**Text passage**.
▬▬▬
|MICHAEL J. KING,
PA CONSULTING GROUP, INC., a New Jersey Corporation,
Plaintiff Michael J. King appeals from a district court order dismissing his action for a declaration of contract rights without prejudice in favor of an action for breach of the same contract currently prosecuted by defendant PA Consulting Group in New Jersey. Following circuit precedent decided after the district court ruled here, we hold that its otherwise discretionary ruling regarding venue was premised on an erroneous legal characterization of a provision in the parties' contract. We therefore vacate the dismissal order and remand the case for the district court to exercise its discretion anew on the basis of a proper construction of this pivotal contract provision.
In the summer of 2002, plaintiff notified PA that he planned to leave its employ and hire on with a rival. PA insisted this would violate non-compete provisions in his contract. Plaintiff claimed the provisions were unenforceable. While the parties were attempting to negotiate their differences, plaintiff filed the instant declaratory judgment action seeking to void the disputed provisions. He did not, however, serve the complaint on PA. Consequently, when the parties' negotiations broke down shortly thereafter, PA filed a breach of contract suit in New Jersey state court pursuant to section 17.2 of the contract:
This agreement and all matters arising in connection with it shall be governed by the law of the State of New Jersey and shall be subject to the jurisdiction of the New Jersey Courts.
Aplt. App. at 20.
▬▬▬
**Supplied data**.
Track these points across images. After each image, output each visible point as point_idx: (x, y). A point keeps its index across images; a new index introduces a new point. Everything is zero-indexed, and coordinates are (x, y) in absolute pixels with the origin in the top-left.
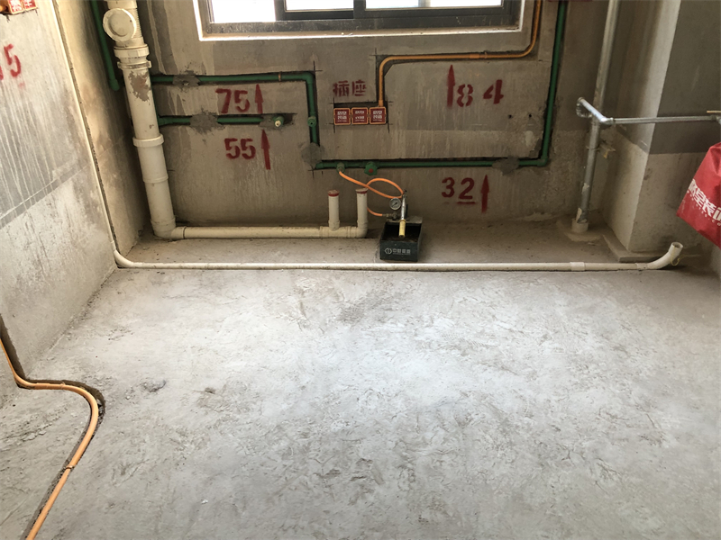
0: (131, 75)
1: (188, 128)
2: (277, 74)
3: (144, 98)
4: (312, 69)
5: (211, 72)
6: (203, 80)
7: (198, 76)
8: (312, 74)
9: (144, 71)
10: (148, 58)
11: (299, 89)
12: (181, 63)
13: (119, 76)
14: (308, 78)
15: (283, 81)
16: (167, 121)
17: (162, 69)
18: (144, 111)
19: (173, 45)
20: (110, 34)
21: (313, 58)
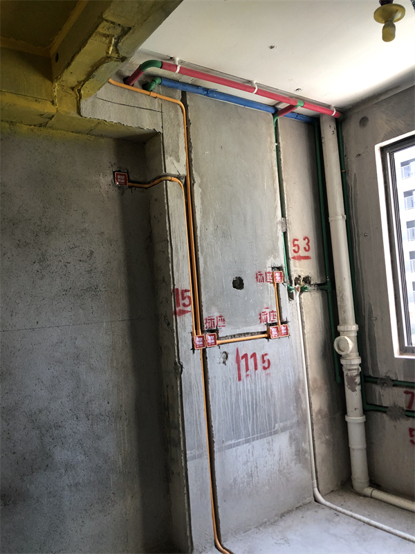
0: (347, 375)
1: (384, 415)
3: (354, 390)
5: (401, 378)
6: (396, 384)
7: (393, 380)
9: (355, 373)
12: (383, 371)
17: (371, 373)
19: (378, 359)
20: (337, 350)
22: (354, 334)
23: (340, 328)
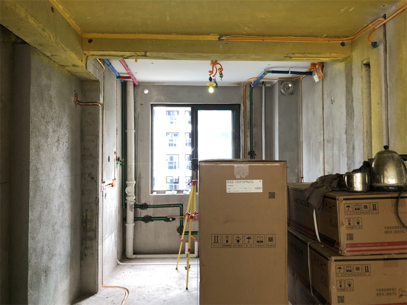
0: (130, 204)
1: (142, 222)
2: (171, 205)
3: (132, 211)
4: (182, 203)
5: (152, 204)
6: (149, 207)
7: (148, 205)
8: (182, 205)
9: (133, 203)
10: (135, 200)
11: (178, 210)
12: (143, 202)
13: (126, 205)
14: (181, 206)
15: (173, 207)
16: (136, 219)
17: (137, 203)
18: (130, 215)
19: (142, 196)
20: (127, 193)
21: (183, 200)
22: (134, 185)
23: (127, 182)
▬▬▬
**Task instructions**.
**A.** In the second paragraph of the court opinion on Michael J. King's contract dispute, what steps does King take in the dispute with PA? List all of them.
**B.** Can you write the next part of the court opinion on Michael J. King's contract dispute, continuing after its last line?

**Answers below**.
**A.**
- He notified PA that he planned to leave its employ and hire on with a rival.
- He claimed the non-compete provisions in his contract were unenforceable.
- He filed the declaratory judgment action seeking to void the disputed provisions.

**B.**
Plaintiff then immediately served the pleadings in his declaratory judgment action on PA, which moved in the alternative to dismiss for improper venue under 28 U.S.C. § 1406(a) or to transfer the action to New Jersey on forum-convenience grounds under 28 U.S.C. § 1404(a), contending the quoted provision effected a mandatory selection of New Jersey as the exclusive forum for resolving contract disputes. Plaintiff opposed PA's motion, insisting the provision merely permitted but did not require venue in New Jersey and that the factors pertinent to § 1404(a) showed that Colorado was the more appropriate forum. In the meantime, PA's New Jersey action for breach of contract was removed to federal court.
The district court agreed with PA that the disputed provision constituted a mandatory forum-selection clause, and then weighed the considerations relevant to § 1404(a) in light of that legal conclusion. Following Stewart Organization, Inc. v. Ricoh Corp., 487 U.S. 22, 29 (1988), the district court held that the clause did not override or obviate the § 1404(a) inquiry, but did play a central role in weighting and balancing the many factors in the convenience calculus. Accord Kerobo v. S.W. Clean Fuels Corp., 285 F.3d 531, 536-39 (6th Cir. 2002); Jumara v. State Farm Ins. Co., 55 F.3d 873, 880 (3d Cir. 1995). In the end, the district court relied heavily on its mandatory characterization of the forum-selection clause to conclude that the balance tipped in favor of PA's New Jersey suit.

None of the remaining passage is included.